With that, the conversation stopped as we all tried to figure out where things went from here. Even as I thought about grabbing cots for the two of them from one of our storage rooms, Daniel said, “there’s someone else who wants to say hi.”

Before any of us could question him, I heard the tapping of claws on concrete. We all looked over to our left where the massive metal doors hung that led to the hanger. They were open and standing in between them stood a dog. Shaggy, with loose stripes of black and orange in his fur, Tiger stood at more than six feet tall at the shoulder. A terrier the size of a large horse, we’d brought him home from space after Jaclyn found the abandoned puppy.

He saw Kals and Katuk and bounded toward them, barking, and stopping only to lick them with his massive red tongue. Katuk’s suit of silver armor extended upward to encase his head, sparing him the worst of Tiger’s drool. Kals either didn’t have protection or couldn’t turn it on in time.

Tiger’s tongue covered half of her face and left dog saliva not only there but also on her hair.

Knowing how careful Kals was about her hair and how she dressed even on a colony world in the middle of nowhere, I didn’t know how she’d react.

She laughed, sinking her hands into his fur and petting the dog, “I didn’t think you’d remember me.”

That got her more licks.

Even as that was happening, I got a notification from the sensors that Jaclyn had entered through the hangar. I didn’t have time to tell anyone before she appeared next to Kals in a blur of purple, saying, “I am so sorry. Tiger, give her a chance to breathe.”

Kals said, “Jaclyn!”

“In the flesh.
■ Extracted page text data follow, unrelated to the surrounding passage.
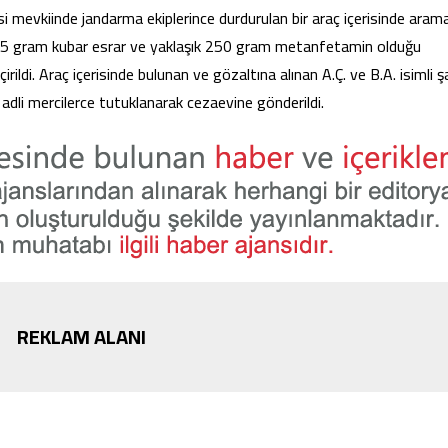
mevkiinde jandarma ekiplerince durdurulan bir araç içerisinde aram
e 15 gram kubar esrar ve yaklaşık 250 gram metanfetamin olduğu
ildi. Araç içerisinde bulunan ve gözaltına alınan A.Ç. ve B.A. isimli ş
 adli mercilerce tutuklanarak cezaevine gönderildi.
REKLAM ALANI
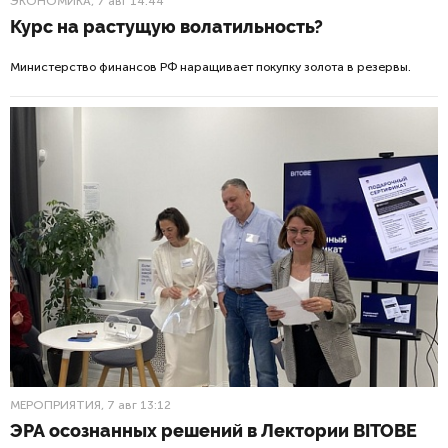
ЭКОНОМИКА
, 7 авг 14:44
Курс на растущую волатильность?
Министерство финансов РФ наращивает покупку золота в резервы.
МЕРОПРИЯТИЯ
, 7 авг 13:12
ЭРА осознанных решений в Лектории BITOBE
Marcus will be here in a few minutes and so will Cassie. Let’s call this a reunion. Welcome to Earth. I’ll get you a towel.”

* * *

In a kind of odd parallel to one of our first nights on Hideaway, we had a party—not a big one because we were still reeling from everything that happened with Uncle Steve. So, no drinking was allowed except for people like Cassie or Jaclyn whose metabolisms murdered the alcohol before it got a chance to do anything.
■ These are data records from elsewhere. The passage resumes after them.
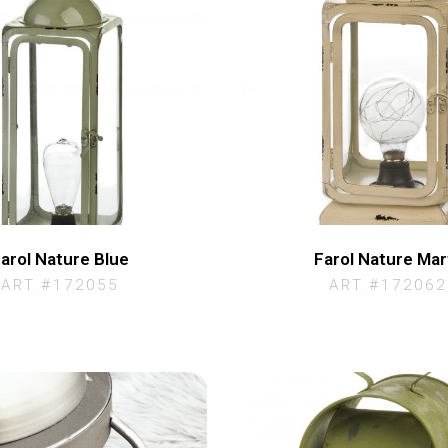
arol Nature Blue
Farol Nature Marf
ART.#172055
ART.#172062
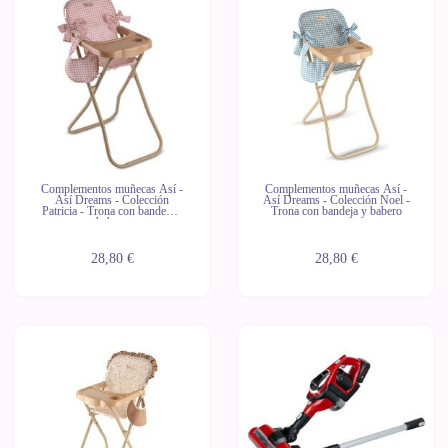
Novedad
Complementos muñecas Así -
Complementos muñecas Así -
Así Dreams - Colección
Así Dreams - Colección Noel -
Patricia - Trona con bandeja y
Trona con bandeja y babero
babero
28,80 €
28,80 €
-10%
Most of the team wandered through at one point in the evening or another even if they were picking up updates for their suits or bots to place around their parents’ houses. That should have made it feel gloomy, but it wasn’t.

Kals got to meet everybody currently in the city, even people I hadn’t imagined she’d meet—Amy, for example. How do you introduce the leader of an interstellar rebellion to a magical girl from an alternate universe? You tell them each other’s first names and go from there.

Kals even got to talk to Julie for a little while. I wasn’t close enough to hear them, but I had a guess as to what the conversation had to be.

I didn’t get to ask either of them about it before the end of the night.

I woke up with Haley the next morning. She’d stayed after being drawn into a conversation that lasted to long for her to want to go back to her dorm.

We lay there next to each other in what had many years ago been my grandparents’ room. Outside the window, the first hints of sunrise were in the sky. In November in Michigan that meant it was nearing eight in the morning. Haley had classes, but not for a couple of hours. I wondered if I had any chance of not waking her up.

Given her senses, I doubted it was more than one percent.

I didn’t have any more time to think about that before my implant notified me of a call that Major Justice left 30 minutes before. Major Justice, the guy who’d been complaining about our irresponsibility to anyone who’d listened over the last month, had apparently felt the need to move from complaining to direct contact.

I opened the message.

A gravelly, baritone voice said, “Rocket, I and my team will be arriving in the next hour. When we get there you will justify your actions and associations over the past few years or there will be consequences.”

So, he’d be here half an hour from now or maybe less. Plus, it sounded like he was bringing his team. Plus, what was wrong with that guy? I didn’t know him or have any reason to respect him. Why did he feel he had the right to be some kind of disciplinarian?

As emotions rippled through me, Haley sat up in bed wearing one of my t-shirts, her eyes shifting from human pupils to catlike slits, claws extending from her hands, “What’s wrong?”